§ What the task requires
State whether each statement agrees with the hypothesis testing notes below, answering yes or no and quoting the deciding words of the notes exactly. 1. Hypothesis testing consists of five steps. 2. The null hypothesis is a statement about the population parameter being tested for. 3. Selecting a level of significance comes after calculating the test statistic.

§ Selected extract

=====

# Hypothesis Testing
---

## Import Python Libraries

In [1]:
# import Python libraries
import matplotlib.pyplot as plt
import seaborn as sns
import numpy as np
import pandas as pd
from scipy import stats

## Left Align Cell Contents

In [2]:
%%html
<style>
table {float:left}
</style>

---

## Inferential Statistics

Using the statistics we can calculate from the samples collected and making inferences about the population the samples are from is called **inferential statistics**.

A key process in inferential statistics is **hypothesis testing** which consists of 5 steps:
1. State the null and alternative hypotheses
2. Select a level of significance
3. Calculate the test statistic
4. Determine the critical value(s) and locate the regions of acceptance and rejection
5. State the conclusion

The **null hypothesis**, $ H_0 $, is a statement about the status quo for the population parameter we are interested in.

The **alternative hypothesis**, $ H_a $, is a statement about the population parameter we are testing for.

If the samples we have collect support the alternative hypothesis then we can reject the null hypothesis.

=====

§ Stored data
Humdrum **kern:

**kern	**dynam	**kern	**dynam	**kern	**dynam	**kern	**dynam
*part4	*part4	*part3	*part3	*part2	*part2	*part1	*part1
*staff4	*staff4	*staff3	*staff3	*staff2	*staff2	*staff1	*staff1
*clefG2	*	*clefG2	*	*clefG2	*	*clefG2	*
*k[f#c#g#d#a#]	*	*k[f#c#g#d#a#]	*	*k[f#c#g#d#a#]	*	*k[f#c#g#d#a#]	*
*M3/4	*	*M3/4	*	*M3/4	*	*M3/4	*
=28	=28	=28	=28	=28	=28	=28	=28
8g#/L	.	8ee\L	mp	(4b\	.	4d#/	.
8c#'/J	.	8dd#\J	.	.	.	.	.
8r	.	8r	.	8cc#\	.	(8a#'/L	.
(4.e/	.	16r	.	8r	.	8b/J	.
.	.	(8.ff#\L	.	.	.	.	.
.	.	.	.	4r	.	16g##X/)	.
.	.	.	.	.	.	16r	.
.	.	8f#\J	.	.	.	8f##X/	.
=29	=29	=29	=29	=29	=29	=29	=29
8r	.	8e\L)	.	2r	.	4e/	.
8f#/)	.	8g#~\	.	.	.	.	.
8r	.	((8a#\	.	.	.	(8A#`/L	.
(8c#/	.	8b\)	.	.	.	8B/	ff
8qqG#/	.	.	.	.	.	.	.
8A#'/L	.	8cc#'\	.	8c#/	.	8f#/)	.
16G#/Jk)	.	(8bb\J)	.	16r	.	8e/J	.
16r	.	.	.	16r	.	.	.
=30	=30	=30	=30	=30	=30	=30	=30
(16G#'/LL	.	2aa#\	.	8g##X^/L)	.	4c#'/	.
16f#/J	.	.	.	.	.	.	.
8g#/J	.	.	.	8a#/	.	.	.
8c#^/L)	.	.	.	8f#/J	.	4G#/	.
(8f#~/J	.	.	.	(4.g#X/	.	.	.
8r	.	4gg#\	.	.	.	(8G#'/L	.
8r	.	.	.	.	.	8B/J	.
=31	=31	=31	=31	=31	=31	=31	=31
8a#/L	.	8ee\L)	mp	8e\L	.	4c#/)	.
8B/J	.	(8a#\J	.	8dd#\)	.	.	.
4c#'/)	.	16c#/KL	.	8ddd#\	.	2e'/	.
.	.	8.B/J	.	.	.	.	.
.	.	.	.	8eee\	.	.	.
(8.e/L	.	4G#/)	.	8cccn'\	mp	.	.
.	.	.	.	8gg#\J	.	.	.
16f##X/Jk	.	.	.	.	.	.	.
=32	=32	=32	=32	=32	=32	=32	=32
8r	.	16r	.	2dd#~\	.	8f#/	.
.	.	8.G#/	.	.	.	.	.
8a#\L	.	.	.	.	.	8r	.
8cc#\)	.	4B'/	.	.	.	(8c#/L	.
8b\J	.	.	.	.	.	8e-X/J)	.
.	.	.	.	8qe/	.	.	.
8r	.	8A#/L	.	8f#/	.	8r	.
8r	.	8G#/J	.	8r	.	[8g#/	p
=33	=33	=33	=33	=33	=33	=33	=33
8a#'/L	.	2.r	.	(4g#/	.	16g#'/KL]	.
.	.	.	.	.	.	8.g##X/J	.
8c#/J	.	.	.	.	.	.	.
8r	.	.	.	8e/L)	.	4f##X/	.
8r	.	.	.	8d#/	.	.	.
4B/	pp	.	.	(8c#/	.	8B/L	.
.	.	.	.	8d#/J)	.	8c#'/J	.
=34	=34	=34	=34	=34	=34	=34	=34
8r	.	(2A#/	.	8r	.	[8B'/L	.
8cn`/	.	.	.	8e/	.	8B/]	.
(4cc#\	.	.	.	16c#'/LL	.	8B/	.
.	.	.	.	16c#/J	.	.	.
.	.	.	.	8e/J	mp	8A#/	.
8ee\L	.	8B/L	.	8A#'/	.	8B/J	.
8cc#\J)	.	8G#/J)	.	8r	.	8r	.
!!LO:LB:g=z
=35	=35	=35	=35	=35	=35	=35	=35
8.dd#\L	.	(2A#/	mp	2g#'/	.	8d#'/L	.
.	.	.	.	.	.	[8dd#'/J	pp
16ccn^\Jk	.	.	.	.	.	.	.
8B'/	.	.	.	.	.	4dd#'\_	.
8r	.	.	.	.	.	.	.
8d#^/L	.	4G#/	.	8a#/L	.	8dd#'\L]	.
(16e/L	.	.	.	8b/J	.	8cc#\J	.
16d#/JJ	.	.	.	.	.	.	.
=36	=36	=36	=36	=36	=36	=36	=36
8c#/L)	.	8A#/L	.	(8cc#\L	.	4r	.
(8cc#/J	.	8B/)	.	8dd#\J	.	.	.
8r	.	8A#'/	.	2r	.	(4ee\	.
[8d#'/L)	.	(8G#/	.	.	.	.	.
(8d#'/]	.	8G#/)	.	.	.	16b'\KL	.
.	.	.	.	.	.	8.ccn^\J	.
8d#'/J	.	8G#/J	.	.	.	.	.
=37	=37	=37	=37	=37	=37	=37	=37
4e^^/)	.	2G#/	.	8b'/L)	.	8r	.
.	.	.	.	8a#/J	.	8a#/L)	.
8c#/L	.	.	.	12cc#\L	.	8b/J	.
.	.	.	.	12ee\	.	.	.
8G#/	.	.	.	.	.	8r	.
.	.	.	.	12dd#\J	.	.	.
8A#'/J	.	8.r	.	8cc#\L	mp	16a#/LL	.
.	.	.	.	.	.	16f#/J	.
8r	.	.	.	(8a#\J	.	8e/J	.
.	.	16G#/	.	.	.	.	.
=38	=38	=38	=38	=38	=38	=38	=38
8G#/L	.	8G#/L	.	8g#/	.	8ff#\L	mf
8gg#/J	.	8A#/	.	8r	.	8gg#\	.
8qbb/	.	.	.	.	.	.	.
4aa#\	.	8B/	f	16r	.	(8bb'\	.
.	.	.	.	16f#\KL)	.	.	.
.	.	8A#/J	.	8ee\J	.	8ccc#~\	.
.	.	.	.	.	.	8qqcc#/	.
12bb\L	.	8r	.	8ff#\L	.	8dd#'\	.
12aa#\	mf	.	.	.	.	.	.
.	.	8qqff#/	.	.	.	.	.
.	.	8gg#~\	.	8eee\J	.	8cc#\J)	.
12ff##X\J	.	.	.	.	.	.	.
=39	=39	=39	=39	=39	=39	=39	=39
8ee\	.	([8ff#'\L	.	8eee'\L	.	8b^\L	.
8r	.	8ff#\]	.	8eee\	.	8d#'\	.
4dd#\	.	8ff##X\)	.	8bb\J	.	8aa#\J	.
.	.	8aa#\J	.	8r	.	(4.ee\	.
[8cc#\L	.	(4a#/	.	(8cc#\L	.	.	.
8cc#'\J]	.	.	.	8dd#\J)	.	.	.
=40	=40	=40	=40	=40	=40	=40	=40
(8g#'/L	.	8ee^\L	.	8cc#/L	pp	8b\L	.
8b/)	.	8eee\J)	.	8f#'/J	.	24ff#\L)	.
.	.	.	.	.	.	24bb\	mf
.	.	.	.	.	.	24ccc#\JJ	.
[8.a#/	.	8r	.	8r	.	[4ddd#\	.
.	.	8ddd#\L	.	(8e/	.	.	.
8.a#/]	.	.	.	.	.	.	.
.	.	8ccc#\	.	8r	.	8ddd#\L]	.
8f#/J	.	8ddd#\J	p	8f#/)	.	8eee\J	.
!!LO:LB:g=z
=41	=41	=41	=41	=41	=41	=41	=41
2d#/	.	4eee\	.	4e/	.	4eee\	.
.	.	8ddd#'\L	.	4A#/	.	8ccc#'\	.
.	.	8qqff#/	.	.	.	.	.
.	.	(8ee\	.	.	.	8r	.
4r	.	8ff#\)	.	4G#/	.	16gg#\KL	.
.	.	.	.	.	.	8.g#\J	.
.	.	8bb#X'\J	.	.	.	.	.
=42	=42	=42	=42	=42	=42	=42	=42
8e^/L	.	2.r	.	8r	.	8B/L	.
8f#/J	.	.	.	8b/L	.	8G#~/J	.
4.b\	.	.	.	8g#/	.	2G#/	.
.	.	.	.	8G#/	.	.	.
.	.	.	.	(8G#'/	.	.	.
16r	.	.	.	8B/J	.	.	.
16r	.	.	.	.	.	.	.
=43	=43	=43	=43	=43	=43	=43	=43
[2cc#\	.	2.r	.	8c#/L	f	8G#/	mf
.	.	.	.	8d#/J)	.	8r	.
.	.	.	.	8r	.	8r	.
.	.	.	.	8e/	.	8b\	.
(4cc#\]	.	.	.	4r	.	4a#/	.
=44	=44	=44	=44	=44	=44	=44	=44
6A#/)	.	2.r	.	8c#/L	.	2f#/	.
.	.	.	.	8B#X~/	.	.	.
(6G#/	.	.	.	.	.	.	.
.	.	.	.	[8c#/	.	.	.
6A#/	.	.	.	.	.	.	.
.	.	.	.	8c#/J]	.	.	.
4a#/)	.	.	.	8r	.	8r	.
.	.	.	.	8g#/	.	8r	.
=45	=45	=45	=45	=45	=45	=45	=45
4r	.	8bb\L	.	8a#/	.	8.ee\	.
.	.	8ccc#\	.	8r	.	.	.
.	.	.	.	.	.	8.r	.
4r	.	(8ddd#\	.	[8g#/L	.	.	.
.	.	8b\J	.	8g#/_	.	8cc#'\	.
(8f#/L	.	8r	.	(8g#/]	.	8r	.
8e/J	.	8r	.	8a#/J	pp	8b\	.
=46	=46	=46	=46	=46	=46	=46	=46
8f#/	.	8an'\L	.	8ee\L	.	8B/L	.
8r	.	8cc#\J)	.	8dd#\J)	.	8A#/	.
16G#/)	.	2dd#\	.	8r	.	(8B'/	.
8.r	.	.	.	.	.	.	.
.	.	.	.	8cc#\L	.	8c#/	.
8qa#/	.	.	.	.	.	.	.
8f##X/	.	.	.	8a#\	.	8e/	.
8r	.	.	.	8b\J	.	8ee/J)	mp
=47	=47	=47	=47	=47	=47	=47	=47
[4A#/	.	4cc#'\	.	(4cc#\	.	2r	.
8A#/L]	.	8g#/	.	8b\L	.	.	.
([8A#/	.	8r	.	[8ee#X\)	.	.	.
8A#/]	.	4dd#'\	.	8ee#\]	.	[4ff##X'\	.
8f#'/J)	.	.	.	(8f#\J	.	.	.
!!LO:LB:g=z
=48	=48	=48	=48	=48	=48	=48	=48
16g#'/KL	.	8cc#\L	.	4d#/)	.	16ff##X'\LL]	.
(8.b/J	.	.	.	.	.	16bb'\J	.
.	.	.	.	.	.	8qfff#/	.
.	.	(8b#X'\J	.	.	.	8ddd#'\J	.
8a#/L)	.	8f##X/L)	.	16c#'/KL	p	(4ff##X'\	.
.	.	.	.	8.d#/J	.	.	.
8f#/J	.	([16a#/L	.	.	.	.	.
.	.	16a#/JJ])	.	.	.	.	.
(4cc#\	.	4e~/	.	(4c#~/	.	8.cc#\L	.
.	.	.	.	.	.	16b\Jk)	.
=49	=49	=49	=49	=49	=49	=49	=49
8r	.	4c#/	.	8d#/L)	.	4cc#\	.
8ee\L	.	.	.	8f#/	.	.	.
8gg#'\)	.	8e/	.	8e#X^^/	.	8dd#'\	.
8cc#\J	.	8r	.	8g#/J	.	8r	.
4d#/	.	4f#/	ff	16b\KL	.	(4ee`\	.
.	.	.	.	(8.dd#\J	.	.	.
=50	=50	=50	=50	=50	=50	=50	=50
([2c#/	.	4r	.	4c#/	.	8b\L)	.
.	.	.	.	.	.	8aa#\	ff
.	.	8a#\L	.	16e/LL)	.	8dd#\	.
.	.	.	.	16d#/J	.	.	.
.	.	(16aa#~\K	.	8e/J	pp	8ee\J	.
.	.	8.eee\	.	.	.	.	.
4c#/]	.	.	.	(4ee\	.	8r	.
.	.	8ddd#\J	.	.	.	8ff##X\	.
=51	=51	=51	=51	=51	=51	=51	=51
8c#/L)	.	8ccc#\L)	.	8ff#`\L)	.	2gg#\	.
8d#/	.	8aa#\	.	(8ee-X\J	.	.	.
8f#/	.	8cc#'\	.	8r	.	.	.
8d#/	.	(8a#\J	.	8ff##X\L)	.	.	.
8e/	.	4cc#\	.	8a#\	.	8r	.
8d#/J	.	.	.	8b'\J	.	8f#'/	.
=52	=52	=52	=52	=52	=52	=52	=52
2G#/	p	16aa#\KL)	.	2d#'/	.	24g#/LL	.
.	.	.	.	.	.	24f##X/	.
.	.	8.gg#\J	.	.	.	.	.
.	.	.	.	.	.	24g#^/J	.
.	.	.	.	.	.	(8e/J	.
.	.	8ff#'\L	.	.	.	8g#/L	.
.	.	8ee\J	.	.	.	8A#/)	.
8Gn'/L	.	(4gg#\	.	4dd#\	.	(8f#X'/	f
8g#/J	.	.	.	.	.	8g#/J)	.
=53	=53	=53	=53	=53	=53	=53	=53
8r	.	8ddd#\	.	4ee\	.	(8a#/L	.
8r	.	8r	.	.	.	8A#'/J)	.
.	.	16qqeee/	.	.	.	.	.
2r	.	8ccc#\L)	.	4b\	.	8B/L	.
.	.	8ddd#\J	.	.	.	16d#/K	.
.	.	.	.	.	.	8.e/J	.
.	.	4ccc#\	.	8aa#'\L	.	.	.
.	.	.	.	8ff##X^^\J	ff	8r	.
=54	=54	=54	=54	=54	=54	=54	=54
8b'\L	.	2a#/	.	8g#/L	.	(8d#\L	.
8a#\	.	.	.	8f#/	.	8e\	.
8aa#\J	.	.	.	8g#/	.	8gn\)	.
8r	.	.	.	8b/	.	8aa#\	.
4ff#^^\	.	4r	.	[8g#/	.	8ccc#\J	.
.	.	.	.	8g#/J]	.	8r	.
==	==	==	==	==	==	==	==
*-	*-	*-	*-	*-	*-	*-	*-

=====

§ Full response
1. Yes: "which consists of 5 steps"
2. No: "is a statement about the status quo for the population parameter we are interested in"
3. No: "2. Select a level of significance" precedes "3. Calculate the test statistic"